#### [What the task requires]
Reproduce all of the data below verbatim, omitting the pictures from your answer.

*** Exercise data

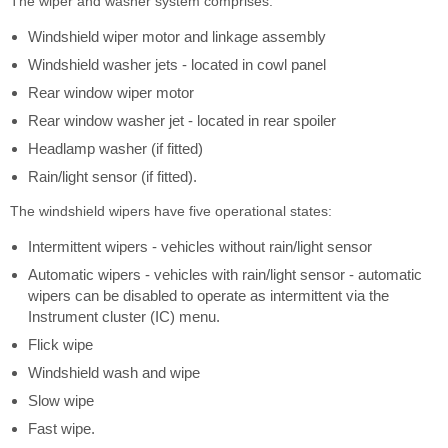
The wiper and washer system comprises:
Windshield wiper motor and linkage assembly
Windshield washer jets - located in cowl panel
Rear window wiper motor
Rear window washer jet - located in rear spoiler
Headlamp washer (if fitted)
Rain/light sensor (if fitted).
The windshield wipers have five operational states:
Intermittent wipers - vehicles without rain/light sensor
Automatic wipers - vehicles with rain/light sensor - automatic
wipers can be disabled to operate as intermittent via the
Instrument cluster (IC) menu.
Flick wipe
Windshield wash and wipe
Slow wipe
Fast wipe.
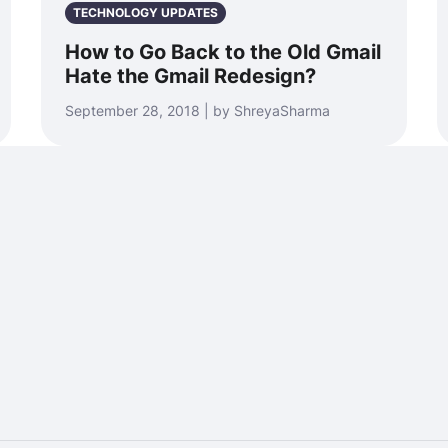
TECHNOLOGY UPDATES
How to Go Back to the Old Gmail
Hate the Gmail Redesign?
September 28, 2018 | by ShreyaSharma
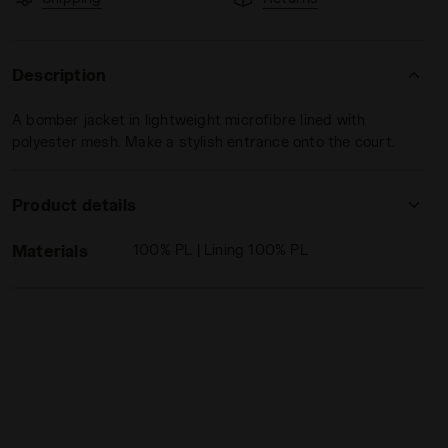
Description
A bomber jacket in lightweight microfibre lined with
polyester mesh. Make a stylish entrance onto the court.
Diadora
Product details
Materials
100% PL | Lining 100% PL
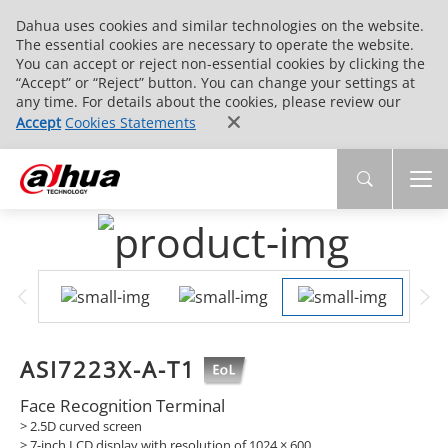
Dahua uses cookies and similar technologies on the website.
The essential cookies are necessary to operate the website.
You can accept or reject non-essential cookies by clicking the
“Accept” or “Reject” button. You can change your settings at
any time. For details about the cookies, please review our
Accept
Cookies Statements
ASI7223X-A-T1
Face Recognition Terminal
> 2.5D curved screen
> 7-inch LCD display with resolution of 1024 × 600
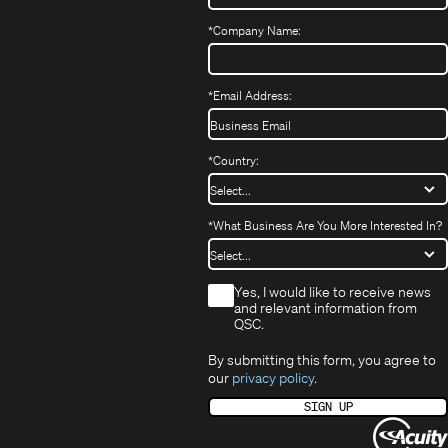
new
window)
window)
*
Company Name:
*
Email Address:
*
Country:
*
What Business Are You More Interested In?
*
Yes, I would like to receive news
and relevant information from
QSC.
By submitting this form, you agree to
our
privacy policy
.
SIGN UP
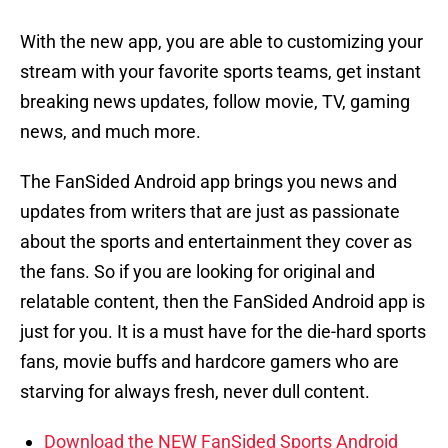
With the new app, you are able to customizing your
stream with your favorite sports teams, get instant
breaking news updates, follow movie, TV, gaming
news, and much more.
The FanSided Android app brings you news and
updates from writers that are just as passionate
about the sports and entertainment they cover as
the fans. So if you are looking for original and
relatable content, then the FanSided Android app is
just for you. It is a must have for the die-hard sports
fans, movie buffs and hardcore gamers who are
starving for always fresh, never dull content.
Download the NEW FanSided Sports Android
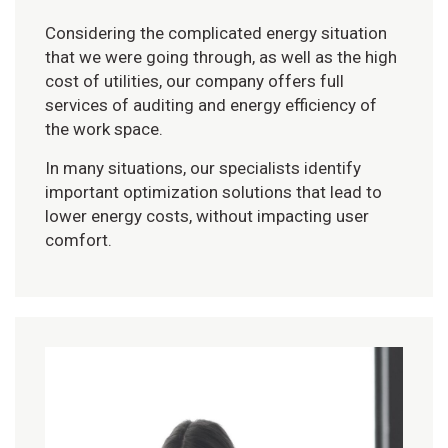
Considering the complicated energy situation
that we were going through, as well as the high
cost of utilities, our company offers full
services of auditing and energy efficiency of
the work space.
In many situations, our specialists identify
important optimization solutions that lead to
lower energy costs, without impacting user
comfort.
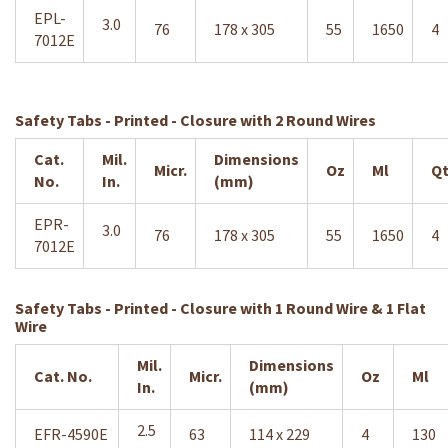
EPL-
3.0
76
178 x 305
55
1650
4
7012E
Safety Tabs - Printed - Closure with 2 Round Wires
Cat.
Mil.
Dimensions
Micr.
Oz
Ml
Qt
No.
In.
(mm)
EPR-
3.0
76
178 x 305
55
1650
4
7012E
Safety Tabs - Printed - Closure with 1 Round Wire & 1 Flat
Wire
Mil.
Dimensions
Cat. No.
Micr.
Oz
Ml
In.
(mm)
2.5
EFR-4590E
63
114 x 229
4
130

******

#### [Response]
The wiper and washer system comprises:
Windshield wiper motor and linkage assembly
Windshield washer jets - located in cowl panel
Rear window wiper motor
Rear window washer jet - located in rear spoiler
Headlamp washer (if fitted)
Rain/light sensor (if fitted).
The windshield wipers have five operational states:
Intermittent wipers - vehicles without rain/light sensor
Automatic wipers - vehicles with rain/light sensor - automatic
wipers can be disabled to operate as intermittent via the
Instrument cluster (IC) menu.
Flick wipe
Windshield wash and wipe
Slow wipe
Fast wipe.
TECHNOLOGY UPDATES
How to Go Back to the Old Gmail
Hate the Gmail Redesign?
September 28, 2018 | by ShreyaSharma
Description
A bomber jacket in lightweight microfibre lined with
polyester mesh. Make a stylish entrance onto the court.
Diadora
Product details
Materials
100% PL | Lining 100% PL
Dahua uses cookies and similar technologies on the website.
The essential cookies are necessary to operate the website.
You can accept or reject non-essential cookies by clicking the
“Accept” or “Reject” button. You can change your settings at
any time. For details about the cookies, please review our
Accept
Cookies Statements
ASI7223X-A-T1
Face Recognition Terminal
> 2.5D curved screen
> 7-inch LCD display with resolution of 1024 × 600
new
window)
window)
*
Company Name:
*
Email Address:
*
Country:
*
What Business Are You More Interested In?
*
Yes, I would like to receive news
and relevant information from
QSC.
By submitting this form, you agree to
our
privacy policy
.
SIGN UP
With the new app, you are able to customizing your
stream with your favorite sports teams, get instant
breaking news updates, follow movie, TV, gaming
news, and much more.
The FanSided Android app brings you news and
updates from writers that are just as passionate
about the sports and entertainment they cover as
the fans. So if you are looking for original and
relatable content, then the FanSided Android app is
just for you. It is a must have for the die-hard sports
fans, movie buffs and hardcore gamers who are
starving for always fresh, never dull content.
Download the NEW FanSided Sports Android
Considering the complicated energy situation
that we were going through, as well as the high
cost of utilities, our company offers full
services of auditing and energy efficiency of
the work space.
In many situations, our specialists identify
important optimization solutions that lead to
lower energy costs, without impacting user
comfort.
EPL-
3.0
76
178 x 305
55
1650
4
7012E
Safety Tabs - Printed - Closure with 2 Round Wires
Cat.
Mil.
Dimensions
Micr.
Oz
Ml
Qt
No.
In.
(mm)
EPR-
3.0
76
178 x 305
55
1650
4
7012E
Safety Tabs - Printed - Closure with 1 Round Wire & 1 Flat
Wire
Mil.
Dimensions
Cat. No.
Micr.
Oz
Ml
In.
(mm)
2.5
EFR-4590E
63
114 x 229
4
130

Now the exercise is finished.